From the perspective of you, our readership, the central concern was to be relevant and interesting. There is little use in publishing articles, regardless of the excellence of the research behind them, if they are of an extremely specialised nature and of no appeal to the vast majority of medical students. By the same token, we needed to publish articles that could extend students beyond the limits of standard medical curricula.

None of this would have been possible without our extremely dedicated volunteer staff of twenty-two students, to whom I offer heartfelt thanks and congratulations. As we all quickly learned, being involved in a totally new professional organisation is no easy task – every single process has to be designed from the ground up, without the luxury of a predecessor to lean on for advice. But at the same time, this has imparted an amazing degree of creative freedom that everyone found most rewarding.

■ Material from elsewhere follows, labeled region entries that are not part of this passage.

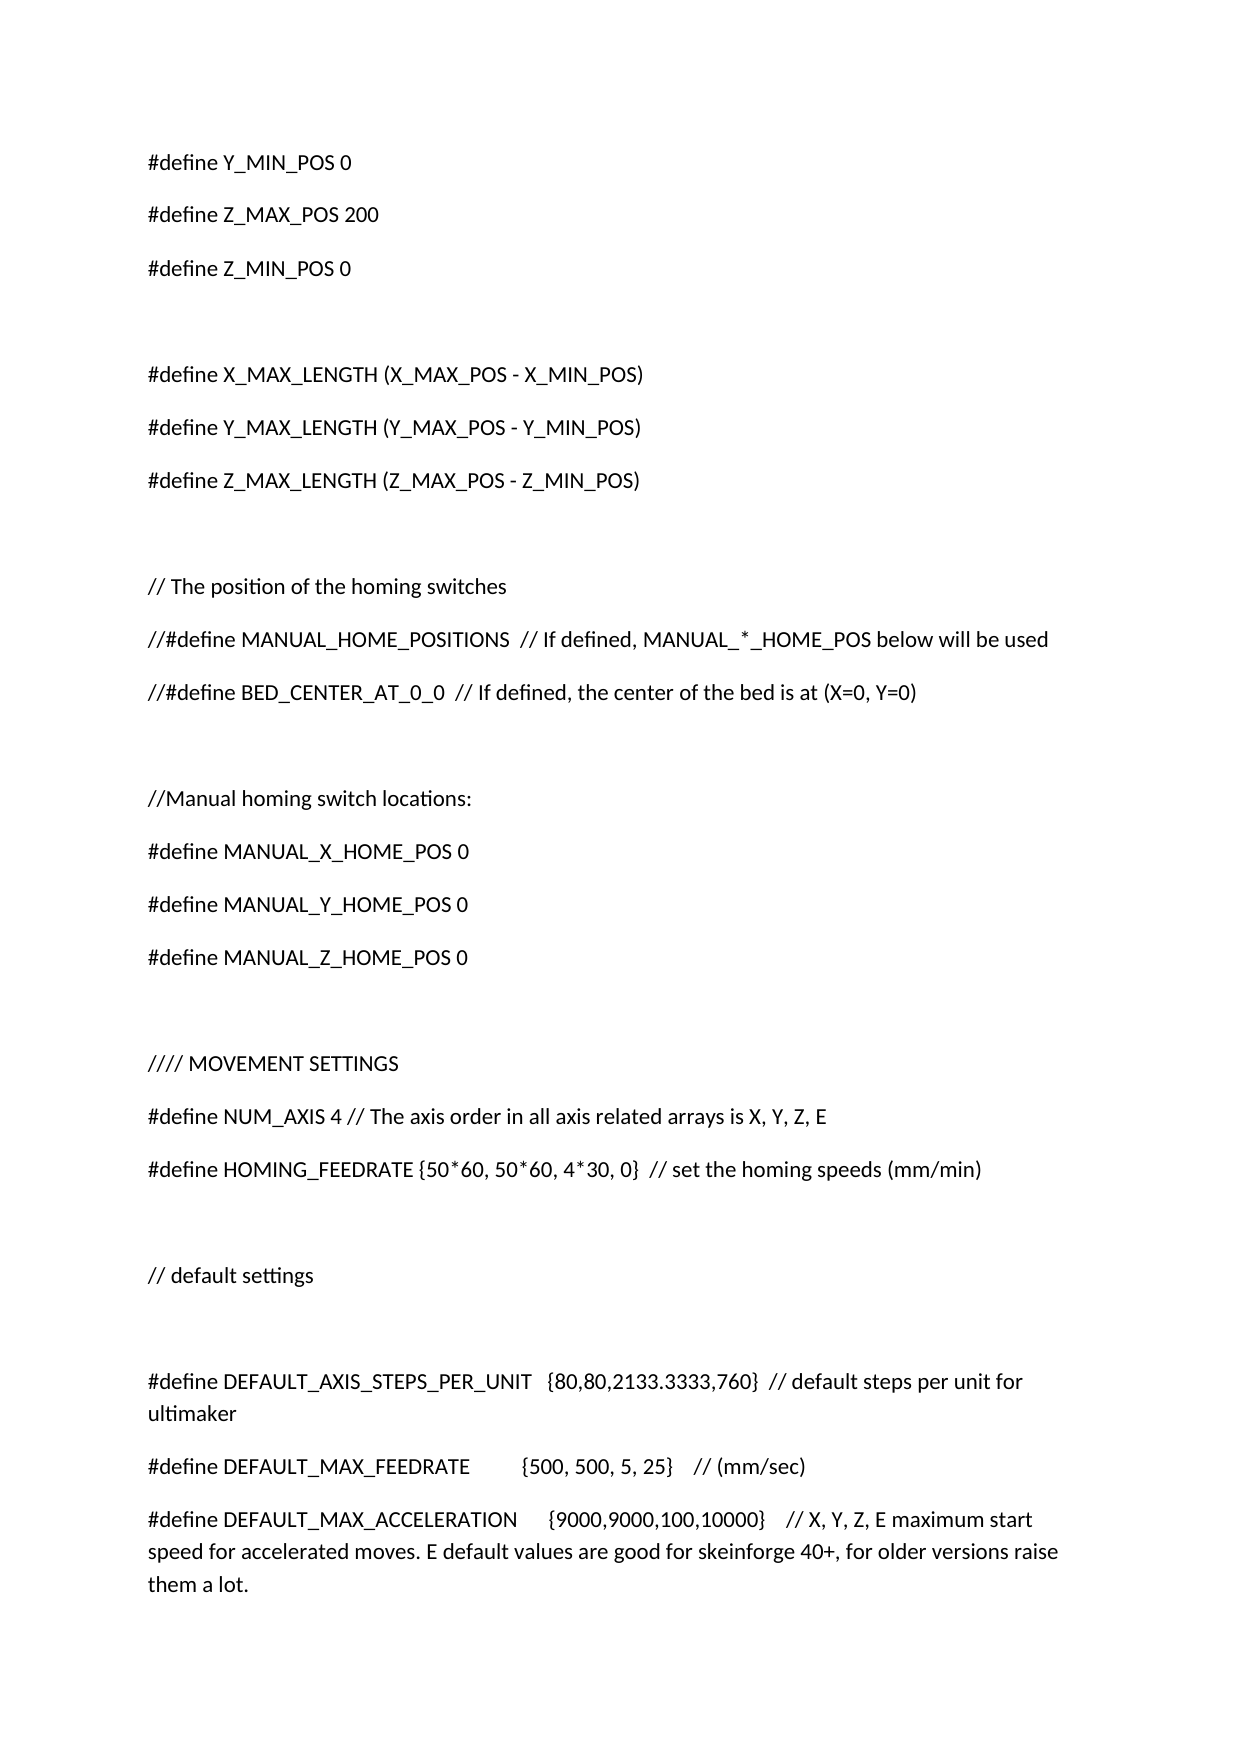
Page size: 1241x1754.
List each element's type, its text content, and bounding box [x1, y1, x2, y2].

text #define NUM_AXIS 4 // The axis order in all axis related arrays is X, Y, Z, E [148, 1102, 1093, 1130]
text #define Y_MAX_LENGTH (Y_MAX_POS - Y_MIN_POS) [148, 413, 1093, 441]
text #define HOMING_FEEDRATE {50*60, 50*60, 4*30, 0} // set the homing speeds (mm/min) [148, 1155, 1093, 1183]
text #define MANUAL_X_HOME_POS 0 [148, 837, 1093, 865]
text #define X_MAX_LENGTH (X_MAX_POS - X_MIN_POS) [148, 360, 1093, 388]
text #define DEFAULT_MAX_ACCELERATION {9000,9000,100,10000} // X, Y, Z, E maximum start speed for accelerated moves. E default values are good for skeinforge 40+, for older versions raise them a lot. [148, 1505, 1093, 1598]
text //#define MANUAL_HOME_POSITIONS // If defined, MANUAL_*_HOME_POS below will be used [148, 625, 1093, 653]
text #define Z_MAX_POS 200 [148, 201, 1093, 229]
text #define MANUAL_Z_HOME_POS 0 [148, 943, 1093, 971]
text #define DEFAULT_MAX_FEEDRATE {500, 500, 5, 25} // (mm/sec) [148, 1452, 1093, 1480]
text // The position of the homing switches [148, 572, 1093, 600]
text // default settings [148, 1261, 1093, 1289]
text //Manual homing switch locations: [148, 784, 1093, 812]
text #define Y_MIN_POS 0 [148, 148, 1093, 176]
text //#define BED_CENTER_AT_0_0 // If defined, the center of the bed is at (X=0, Y=0) [148, 678, 1093, 706]
text #define MANUAL_Y_HOME_POS 0 [148, 890, 1093, 918]
text //// MOVEMENT SETTINGS [148, 1049, 1093, 1077]
text #define Z_MIN_POS 0 [148, 254, 1093, 282]
text #define Z_MAX_LENGTH (Z_MAX_POS - Z_MIN_POS) [148, 466, 1093, 494]
text #define DEFAULT_AXIS_STEPS_PER_UNIT {80,80,2133.3333,760} // default steps per unit for ultimaker [148, 1367, 1093, 1427]
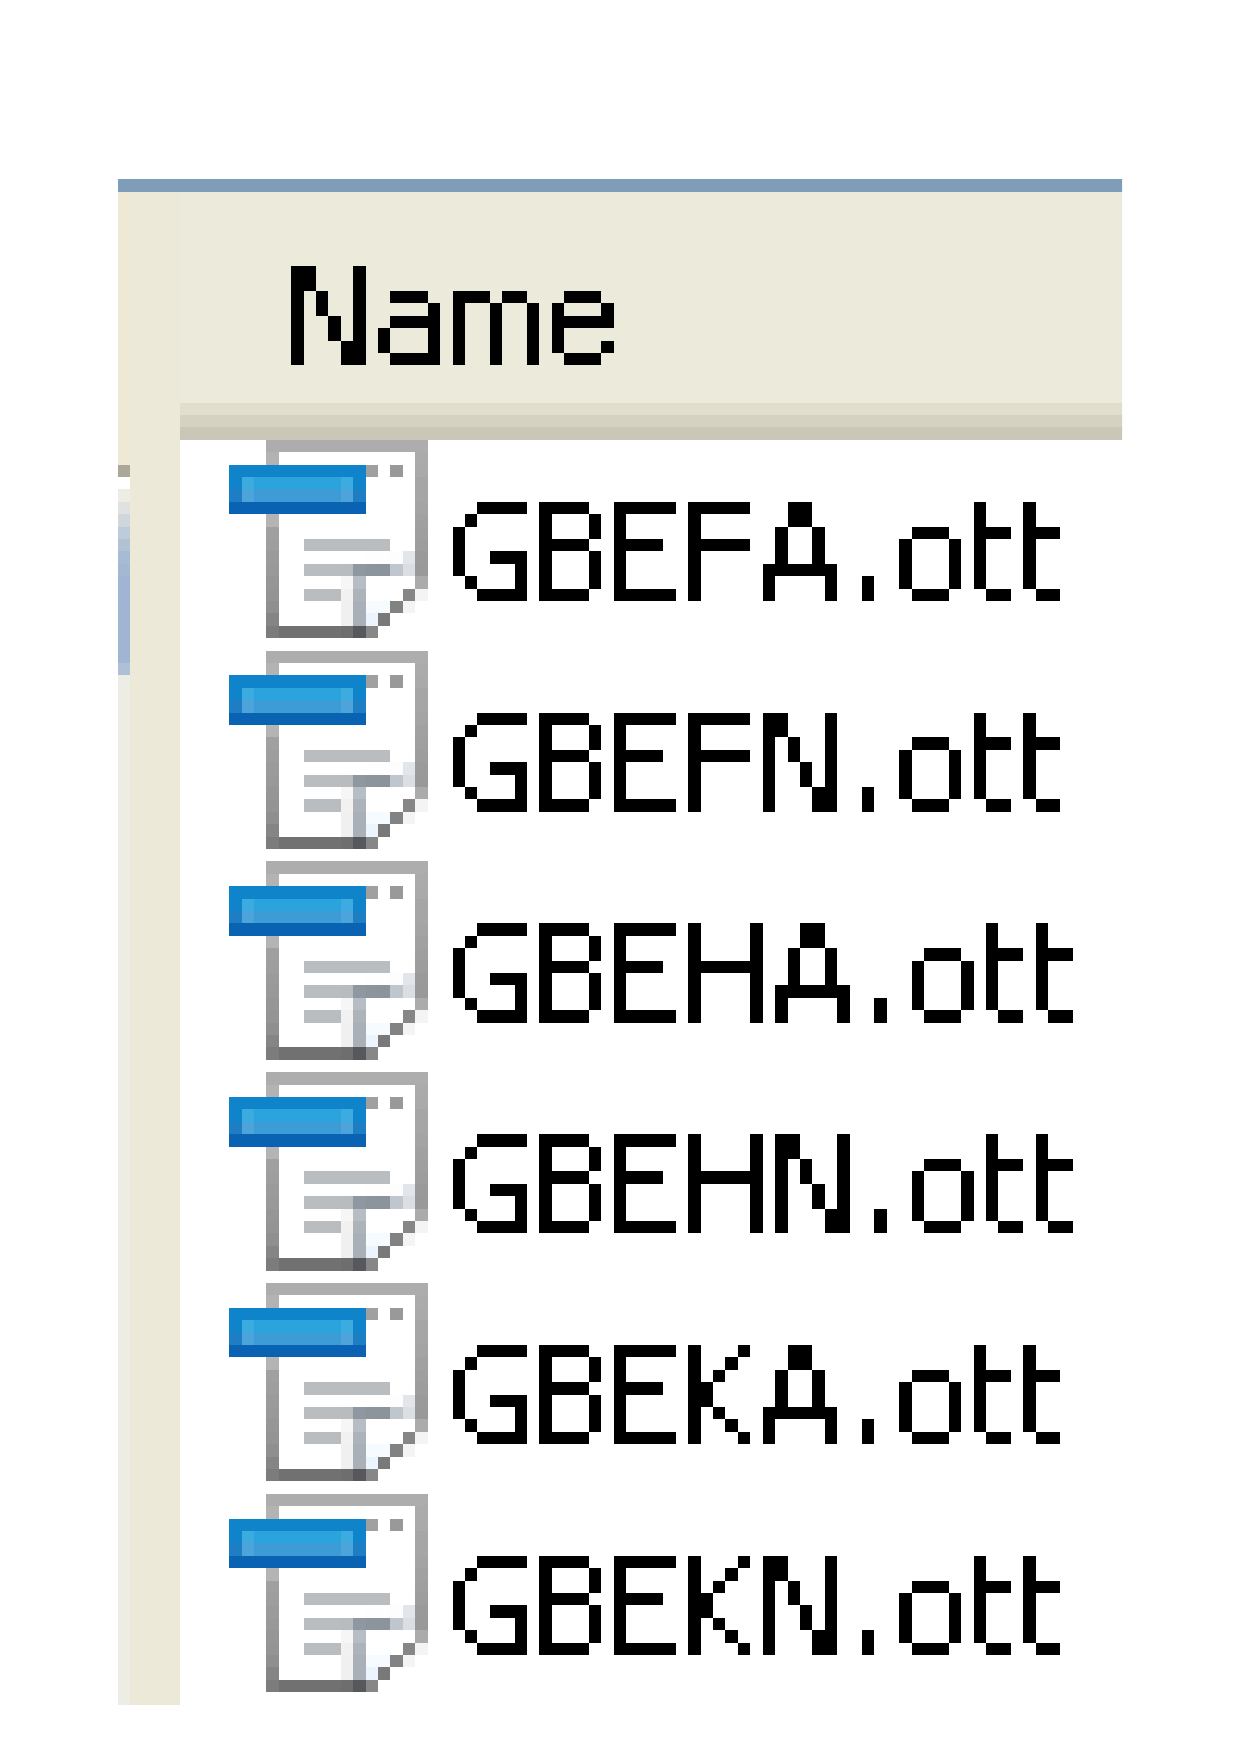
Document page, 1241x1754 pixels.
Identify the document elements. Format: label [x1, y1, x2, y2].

There are a host of other people who have made this venture possible, including the generous and dedicated academics and clinicians who became peer-reviewers, our sponsors, medical societies from around the country, and the UNSW Faculty of Medicine, particularly Dr. John Hunt.

If what follows in the next seventy or so pages represent what is possible for an inaugural issue, then the future for the AMSJ certainly seems bright. I would encourage any student who reads this issue to take inspiration from their colleagues’ work published in these pages and think of how they could contribute to future issues, and indeed to the field of medicine in general.